A statistical reasoning scheme for geochemical data mining and automatic anomaly identification and classification

Document Type

Journal Article




Computing, Health and Science


School of Computer and Information Science




This article was originally published as: Guo, W. (2005). A Statistical Reasoning Scheme for Geochemical Data Mining and Automatic Anomaly Identification and Classification. WSEAS Transactions on Computers, 4(11), 1619-1626. Original available here


Geochemical data processing aims to not only reduce the random and/or systematic errors resulted from the field survey and/or laboratory analysis, but also identify whether the data contain useful information indicating the existence of mineral concentrations, oil fields, and pollution sources in the survey area.

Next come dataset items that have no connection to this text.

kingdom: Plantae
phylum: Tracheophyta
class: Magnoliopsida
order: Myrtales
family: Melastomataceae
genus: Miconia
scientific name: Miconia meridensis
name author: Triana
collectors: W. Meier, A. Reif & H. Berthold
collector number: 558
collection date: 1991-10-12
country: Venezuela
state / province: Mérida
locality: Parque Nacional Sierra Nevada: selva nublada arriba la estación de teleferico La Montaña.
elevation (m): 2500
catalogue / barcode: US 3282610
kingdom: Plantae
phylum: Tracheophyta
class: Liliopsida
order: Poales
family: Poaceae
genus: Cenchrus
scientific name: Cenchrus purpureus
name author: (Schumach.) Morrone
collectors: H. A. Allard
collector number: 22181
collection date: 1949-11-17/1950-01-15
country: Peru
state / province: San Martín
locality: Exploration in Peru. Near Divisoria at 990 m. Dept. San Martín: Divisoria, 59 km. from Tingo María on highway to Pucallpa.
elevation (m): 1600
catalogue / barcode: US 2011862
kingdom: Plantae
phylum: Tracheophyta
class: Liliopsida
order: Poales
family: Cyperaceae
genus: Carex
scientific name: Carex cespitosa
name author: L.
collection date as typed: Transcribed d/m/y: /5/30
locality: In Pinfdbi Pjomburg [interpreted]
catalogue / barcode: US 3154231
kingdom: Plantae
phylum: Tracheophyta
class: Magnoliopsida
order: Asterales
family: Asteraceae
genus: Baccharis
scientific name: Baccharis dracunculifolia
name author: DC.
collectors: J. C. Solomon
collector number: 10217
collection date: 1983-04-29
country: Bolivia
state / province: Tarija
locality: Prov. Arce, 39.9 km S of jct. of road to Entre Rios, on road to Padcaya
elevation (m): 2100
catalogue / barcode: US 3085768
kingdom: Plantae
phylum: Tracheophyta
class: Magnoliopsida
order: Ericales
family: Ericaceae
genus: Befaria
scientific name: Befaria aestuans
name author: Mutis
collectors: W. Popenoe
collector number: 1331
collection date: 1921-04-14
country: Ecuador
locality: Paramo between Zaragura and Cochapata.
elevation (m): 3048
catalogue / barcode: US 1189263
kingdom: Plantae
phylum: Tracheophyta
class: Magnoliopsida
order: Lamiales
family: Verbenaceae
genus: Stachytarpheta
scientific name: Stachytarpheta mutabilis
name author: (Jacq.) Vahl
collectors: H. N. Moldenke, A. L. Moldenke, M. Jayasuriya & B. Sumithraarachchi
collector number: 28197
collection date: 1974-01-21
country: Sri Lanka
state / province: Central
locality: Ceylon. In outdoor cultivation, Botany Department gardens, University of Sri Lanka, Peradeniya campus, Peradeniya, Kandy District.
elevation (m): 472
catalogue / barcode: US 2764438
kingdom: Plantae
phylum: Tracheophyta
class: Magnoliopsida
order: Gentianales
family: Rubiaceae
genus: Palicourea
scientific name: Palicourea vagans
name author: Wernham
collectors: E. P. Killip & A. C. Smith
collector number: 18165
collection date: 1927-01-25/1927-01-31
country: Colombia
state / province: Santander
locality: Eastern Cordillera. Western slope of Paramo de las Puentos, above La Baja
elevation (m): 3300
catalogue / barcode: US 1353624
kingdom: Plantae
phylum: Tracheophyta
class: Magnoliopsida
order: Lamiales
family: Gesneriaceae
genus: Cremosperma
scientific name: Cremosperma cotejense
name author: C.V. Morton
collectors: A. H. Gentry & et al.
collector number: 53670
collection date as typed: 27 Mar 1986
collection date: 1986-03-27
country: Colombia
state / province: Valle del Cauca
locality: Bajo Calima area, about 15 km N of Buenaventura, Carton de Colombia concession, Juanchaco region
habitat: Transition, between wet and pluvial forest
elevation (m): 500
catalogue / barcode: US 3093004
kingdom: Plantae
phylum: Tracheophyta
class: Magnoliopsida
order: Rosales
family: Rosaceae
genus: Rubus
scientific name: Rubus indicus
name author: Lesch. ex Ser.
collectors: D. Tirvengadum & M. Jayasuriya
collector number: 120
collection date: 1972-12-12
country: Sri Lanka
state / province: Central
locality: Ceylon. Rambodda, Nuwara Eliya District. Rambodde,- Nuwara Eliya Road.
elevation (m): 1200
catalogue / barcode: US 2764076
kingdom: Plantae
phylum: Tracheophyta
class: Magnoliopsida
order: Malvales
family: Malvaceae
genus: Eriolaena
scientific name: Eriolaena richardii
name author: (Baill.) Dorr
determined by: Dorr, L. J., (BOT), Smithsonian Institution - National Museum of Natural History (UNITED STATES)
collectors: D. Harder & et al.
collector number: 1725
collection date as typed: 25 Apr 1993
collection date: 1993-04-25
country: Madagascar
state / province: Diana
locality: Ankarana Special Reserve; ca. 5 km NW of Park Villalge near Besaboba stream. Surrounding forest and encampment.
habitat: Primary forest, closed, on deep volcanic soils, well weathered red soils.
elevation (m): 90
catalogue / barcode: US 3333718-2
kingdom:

The first task is usually achieved by using various smoothing approaches. However, how to determine the ‘best’ outcome from using many smoothing methods is still qualitative. The second task is made by comparing the data to some geochemical benchmarks. In this paper, a statistical reasoning scheme is proposed to determine the likely ‘best’ outcome among many smoothed datasets, and then this ‘best’ fitted dataset is used to determine anomalies in reference to different geochemical benchmarks. The proposed statistical selector quantifies the determination of smoothing for geochemical data. The anomaly classifiers proposed can identify and classify the potential geochemical anomalies contained in the data as background anomaly (BA), threshold anomaly (TA), reliable anomaly (RA), and local anomaly (LA) automatically.